The findings were published in a new report released by the agency, which ranks 41 countries in the Organisation for Economic Co-operation and Development (OECD) and the European Union according to whether levels of child poverty have increased or decreased since 2008.
The new Innocenti Report Card 12, Children of the Recession: The impact of the economic crisis on child well-being in rich countries, reveals that child poverty has increased since 2008 in 23 of 41 countries analyzed, bringing the total number of children in the developed world living in poverty to 76.5 million.
Report Card is the one UNICEF flagship publication devoted to children in the developed world. The new survey does not deliver many passing grades as it offers a sobering look at how child poverty has changed compared to fixed 2008 levels.
According to UNICEF, there is real concern that widening poverty gaps, young people not in education, employment or training and staggering declines in years of income progress are causing long term structural changes that will set children back significantly in the developed world.
The score card shows that rates were highest in the Mediterranean region, rising by more than 50 per cent in Croatia, Greece, Iceland, Ireland and Latvia. Indeed, in Greece in 2012 median household incomes for families with children sank to 1998 levels – the equivalent of a loss of 14 years of income progress. By this measure Ireland, Luxembourg and Spain lost a decade; Iceland lost 9 years; and Italy, Hungary and Portugal lost 8.

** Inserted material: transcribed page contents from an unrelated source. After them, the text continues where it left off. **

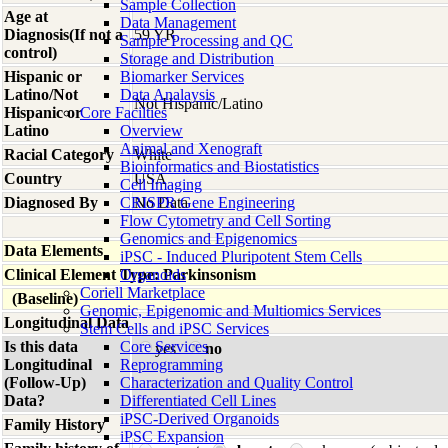
Sample Collection
Age at
Data Management
Diagnosis(If not a
59 YR
Sample Processing and QC
control)
Storage and Distribution
Hispanic or
Biomarker Services
Latino/Not
Data Analaysis
Not Hispanic/Latino
Hispanic or
Core Facilties
Latino
Overview
Animal and Xenograft
Racial Category
White
Bioinformatics and Biostatistics
Country
USA
Cell Imaging
Diagnosed By
CRISPR Gene Engineering
No Data
Flow Cytometry and Cell Sorting
Genomics and Epigenomics
Data Elements
iPSC - Induced Pluripotent Stem Cells
Clinical Element Type: Parkinsonism
Organoids
Coriell Marketplace
(Baseline)
Genomic, Epigenomic and Multiomics Services
Longitudinal Data
Stem Cells and iPSC Services
Is this data
Core Services
yes
no
Longitudinal
Reprogramming
(Follow-Up)
Characterization and Quality Control
Data?
Differentiated Cell Lines
iPSC-Derived Organoids
Family History
iPSC Expansion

The report notes that in the United States, where extreme child poverty has increased more in this downturn than during the recession of 1982, social safety net measures provided important support to poor working families but were less effective for the extreme poor without jobs. Child poverty has increased in 34 out of 50 states since the start of the crisis.
Underscoring that the strength of social protection policies is a decisive factor in poverty prevention, Mr. O’Malley called on wealthy countries to “lead by example, explicitly committing to eradicate child poverty, developing policies to offset economic downturns, and making child well-being a top priority.”
He noted that while early stimulus programmes in some countries were effective in protecting children, by 2010 a majority of countries pivoted sharply from budget stimulus to budget cuts, leading to negative impacts for children.
“All countries need strong social safety nets to protect children in bad times and in good,” he stressed.
The report also found that child poverty actually fell in 18 countries, sometimes markedly. In particular, rates fell by about 30 per cent in Australia, Chile, Finland, Norway, Poland and the Slovak Republic.